Money  /  Explainer

America’s Brutal Capitalist Class Tamed Its Labor Movement

The unique brutality of the US capitalist class bred a labor movement that has often limited itself to being a private insurance provider.

Compared to their counterparts around the world, US trade unions have historically been reluctant to undertake broad programmatic and transformative agendas. The division emerged most clearly in the early twentieth century: In France, the General Confederation of Labor (CGT) embraced a revolutionary syndicalist line that championed workers’ ownership of the means of production. In Germany, the Social Democratic Party (SPD) formed common cause with key trade unions; by World War I, it had become the single largest political party in the country on a platform of universal benefits for the working class. Even explicitly nonrevolutionary movements, like those of Australia and the United Kingdom, had by this period formed distinct labor parties committed to advancing the interests of workers at the national level.

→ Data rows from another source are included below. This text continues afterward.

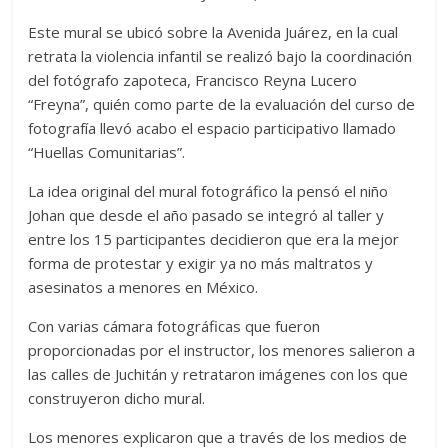
Este mural se ubicó sobre la Avenida Juárez, en la cual
retrata la violencia infantil se realizó bajo la coordinación
del fotógrafo zapoteca, Francisco Reyna Lucero
“Freyna”, quién como parte de la evaluación del curso de
fotografía llevó acabo el espacio participativo llamado
“Huellas Comunitarias”.
La idea original del mural fotográfico la pensó el niño
Johan que desde el año pasado se integró al taller y
entre los 15 participantes decidieron que era la mejor
forma de protestar y exigir ya no más maltratos y
asesinatos a menores en México.
Con varias cámara fotográficas que fueron
proporcionadas por el instructor, los menores salieron a
las calles de Juchitán y retrataron imágenes con los que
construyeron dicho mural.
Los menores explicaron que a través de los medios de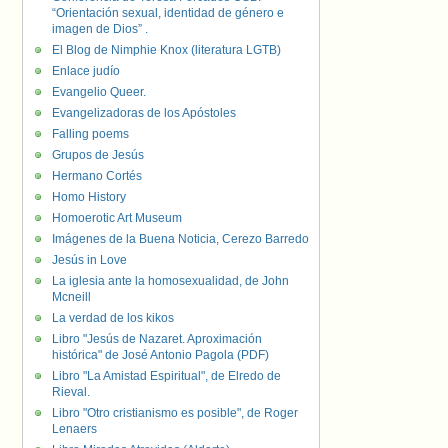
“Orientación sexual, identidad de género e
imagen de Dios” .
El Blog de Nimphie Knox (literatura LGTB)
Enlace judío
Evangelio Queer.
Evangelizadoras de los Apóstoles
Falling poems
Grupos de Jesús
Hermano Cortés
Homo History
Homoerotic Art Museum
Imágenes de la Buena Noticia, Cerezo Barredo
Jesús in Love
La iglesia ante la homosexualidad, de John
Mcneill
La verdad de los kikos
Libro "Jesús de Nazaret. Aproximación
histórica" de José Antonio Pagola (PDF)
Libro "La Amistad Espiritual", de Elredo de
Rieval.
Libro "Otro cristianismo es posible", de Roger
Lenaers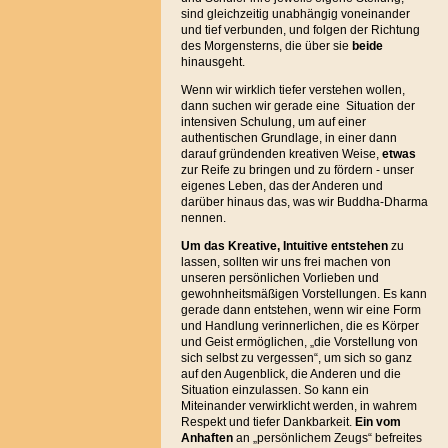
sind gleichzeitig unabhängig voneinander
und tief verbunden, und folgen der Richtung
des Morgensterns, die über sie
beide
hinausgeht.
Wenn wir wirklich tiefer verstehen wollen,
dann suchen wir gerade eine Situation der
intensiven Schulung, um auf einer
authentischen Grundlage, in einer dann
darauf gründenden kreativen Weise,
etwas
zur Reife zu bringen und zu fördern - unser
eigenes Leben, das der Anderen und
darüber hinaus das, was wir Buddha-Dharma
nennen.
Um das Kreative, Intuitive entstehen
zu
lassen, sollten wir uns frei machen von
unseren persönlichen Vorlieben und
gewohnheitsmäßigen Vorstellungen. Es kann
gerade dann entstehen, wenn wir eine Form
und Handlung verinnerlichen, die es Körper
und Geist ermöglichen, „die Vorstellung von
sich selbst zu vergessen“, um sich so ganz
auf den Augenblick, die Anderen und die
Situation einzulassen. So kann ein
Miteinander verwirklicht werden, in wahrem
Respekt und tiefer Dankbarkeit.
Ein vom
Anhaften
an „persönlichem Zeugs“ befreites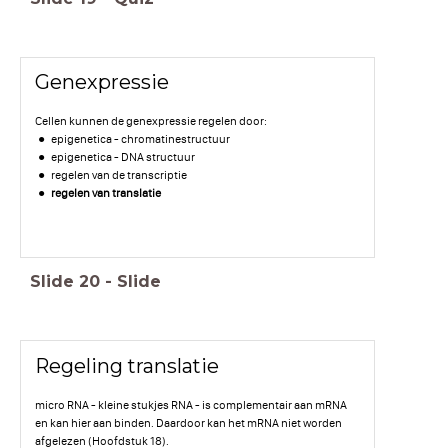
Genexpressie
Cellen kunnen de genexpressie regelen door:
epigenetica - chromatinestructuur
epigenetica - DNA structuur
regelen van de transcriptie
regelen van translatie
Slide
20
-
Slide
Regeling translatie
micro RNA - kleine stukjes RNA - is complementair aan mRNA
en kan hier aan binden. Daardoor kan het mRNA niet worden
afgelezen (Hoofdstuk 18).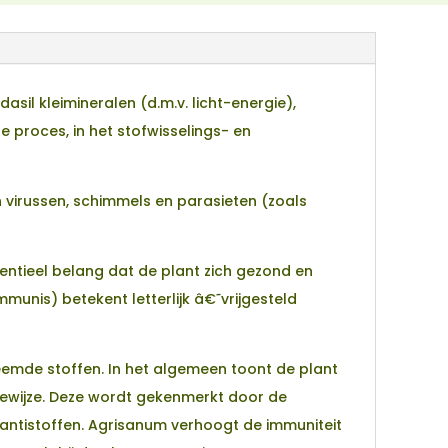
il kleimineralen (d.m.v. licht-energie),
 proces, in het stofwisselings- en
 virussen, schimmels en parasieten (zoals
sentieel belang dat de plant zich gezond en
mmunis) betekent letterlijk â€˜vrijgesteld
eemde stoffen. In het algemeen toont de plant
ewijze. Deze wordt gekenmerkt door de
 antistoffen. Agrisanum verhoogt de immuniteit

No such developments would take place in the United States. After abandoning the campaign for an independent labor party in 1894, the American Federation of Labor instead prioritized sectional bargaining on behalf of its own membership, often against the interests of workers as a whole. This is especially true in the case of state welfare benefits: while trade unions have been essential to the expansion of social insurance systems around the world, US trade unions broke ranks with reformers to actively campaign against proposals for state benefits at crucial historical turning points. Why, in the words of the historian Mike Davis, is the US working class “different”?

Scholars from Eric Hobsbawm to W. E. B. Du Bois have posited that differences in status, race, ethnicity, and religion divided the American workforce and prevented the emergence of successful class coalitions. In dramatic showdowns like the Haymarket affair and the Pullman Strike, American workers also suffered a degree of state- and employer-backed violence unseen in other industrialized societies — with federal militias and police opening fire against strikers.

But a more subtle form of repression has also informed the United States’ sectionalist labor tradition. Since their emergence in the early nineteenth century, trade unions in the US have repeatedly obtained legal recognition only through their role as insurance providers. Barring a brief period between 1935 and 1948, organized labor in the United States relied on insurance benefits to maintain members and a legal existence — putting it at odds with campaigns for state benefits and forcing it to bargain on behalf of a select group of relatively well-off workers. US labor’s resistance to universal benefits was thus not inevitable; it was rather reflective of the position labor held in a wider political economy.